Eleri did what she was good at: she deftly changed the subject. “How do we get the Baxters down here?”
Donovan’s head jerked back a little, as though affronted that she had ignored his great revelation. Then he got it together and joined into the conversation she was willing to have. “I was thinking by plane.”
“They may prefer to drive. Do you think they’ll talk to us over the phone or do we have to go back up there in person to convince them?” There were always more questions generated than answered.
This time, Donovan leaned back on the bench. Being taller than her by a reasonable margin, there was no way he could slouch enough to rest his head against the back slats the way she had. Eleri could not call her position comfortable; Donovan’s had to be worse. Though she waited, he didn’t cry foul, and in fact seemed to act as though he had committed to the position regardless of the pain. “I really don’t want to fly back, but we need them here and we need them here under solid pretenses. I’m not confident of the best way to do that. Won’t JHB get suspicious if his parents turn up right around where he’s settled down? So I don’t know if the tourist routine would work.”
“I’m thinking we get them here and have them actively look for him. If someone is getting word in and out of the City of God—and they must be, because they have guns and ammo and military outfits, which don’t grow in gardens—then JHB should know relatively soon that they’re here.”
“Do you think we ca
n convince them to help? They seemed to want nothing to do with him.”
She had been thinking the exact same thing, which was why she was one step ahead. “I think they’ll want to meet their grandson. And if, on the off chance he’s not their grandson, they may apply to be foster parents and take him home with them anyway.”
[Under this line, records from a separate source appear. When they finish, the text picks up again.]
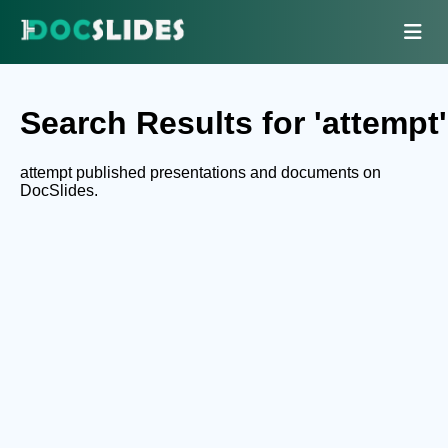
Search Results for 'attempt'
attempt published presentations and documents on
DocSlides.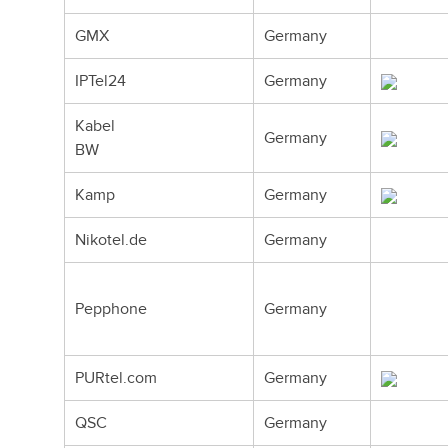
GMX
Germany
IPTel24
Germany
Kabel
Germany
BW
Kamp
Germany
Nikotel.de
Germany
Pepphone
Germany
PURtel.com
Germany
QSC
Germany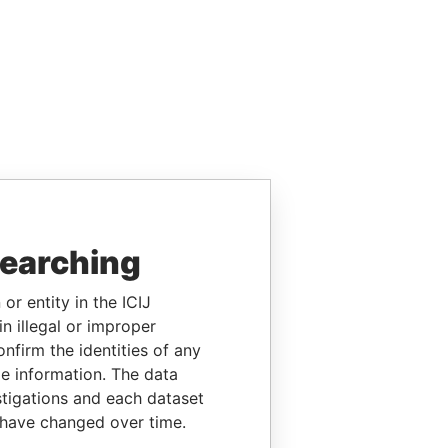
searching
or entity in the ICIJ
n illegal or improper
firm the identities of any
le information. The data
stigations and each dataset
 have changed over time.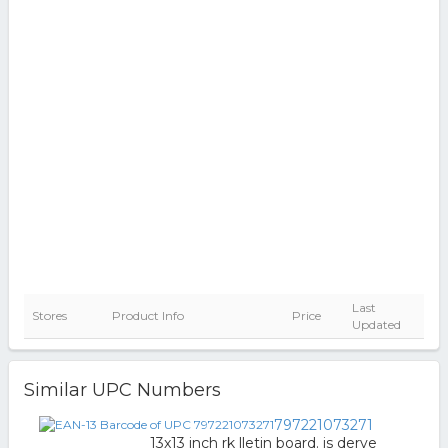
Last
Stores
Product Info
Price
Updated
Similar UPC Numbers
797221073271
13x13 inch rk lletin board. is derve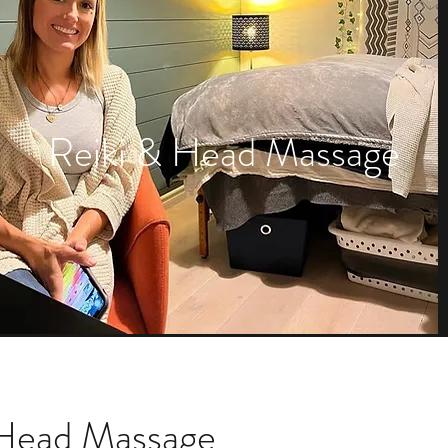
Reiki & Head Massage
 Head Massage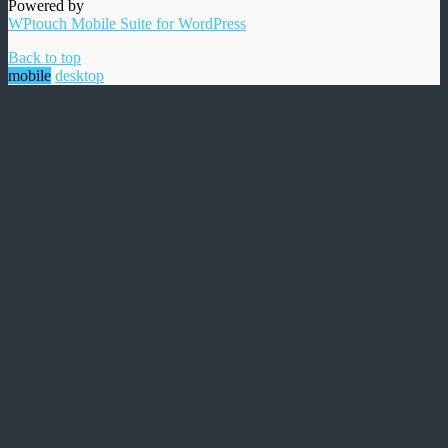
Powered by
WPtouch Mobile Suite for WordPress
Back to top
mobile
desktop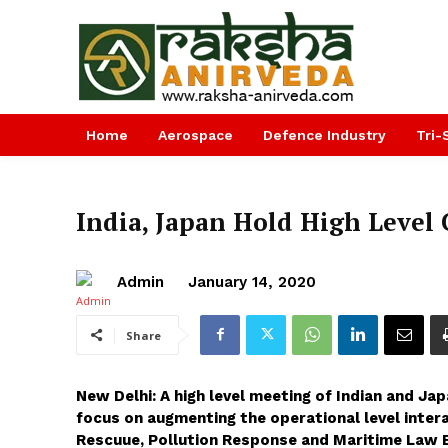
Home
Aerospace
Defence Industry
Tri-
India, Japan Hold High Level
Admin
January 14, 2020
Share
New Delhi: A high level meeting of Indian and Ja
focus on augmenting the operational level intera
Rescuue, Pollution Response and Maritime Law 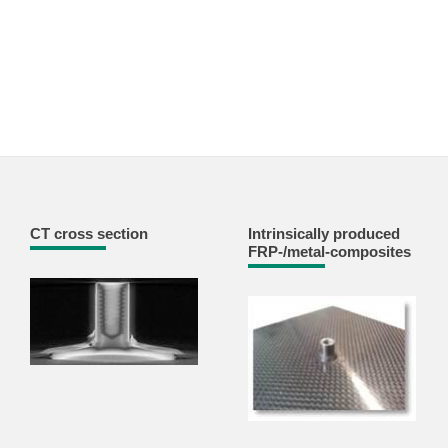
CT cross section
Intrinsically produced
FRP-/metal-composites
“You’re matchmaking foster families now?”
“I think I’m reuniting a genetic family. And I think I’m putting a kid with a deep religious belief in the kindness of God into a family that shares that belief, and into a community not too soul-shockingly different from where he grew up.” She felt her jaw clench and realized that she had bonded to Jonah far more than she should have.
Donovan saw that. “Shouldn’t we leave that to the professionals? Don’t you think that’s out of our jurisdiction?”
Using her hands, she scooted her butt back into the appropriate place on the bench and sat up straight and tall. Her chest ratcheted down and she felt her eyes sting at the thoughts. “I think you’re a fucking mythical creature. That’s what I think.”
He started to protest but she steamrolled him, paying attention not to his feelings or hers, but only to not being overheard in this sunny little patch of park that was getting far too warm. “I think I just saw my boss bend gravity. I think you just tried to label me as psychic and I think we don’t have any jurisdiction at all anymore. So if I can’t do this one good thing for this kid who really deserves it, then screw it all.”
DONOVAN WAS STILL LEANING BACK on the bench, in no position to pop up, when Eleri stood sharply and walked away. He scrambled to follow her, nearly dropping the tablet he’d hauled around all morning for no apparent purpose.
She was hitching her purse over her shoulder, a normal enough movement if it hadn’t been so stiff, and he saw that she already clutched the car keys in her hand. Not trusting her to not drive off, Donovan praised his long legs and her short ones and strode to catch up.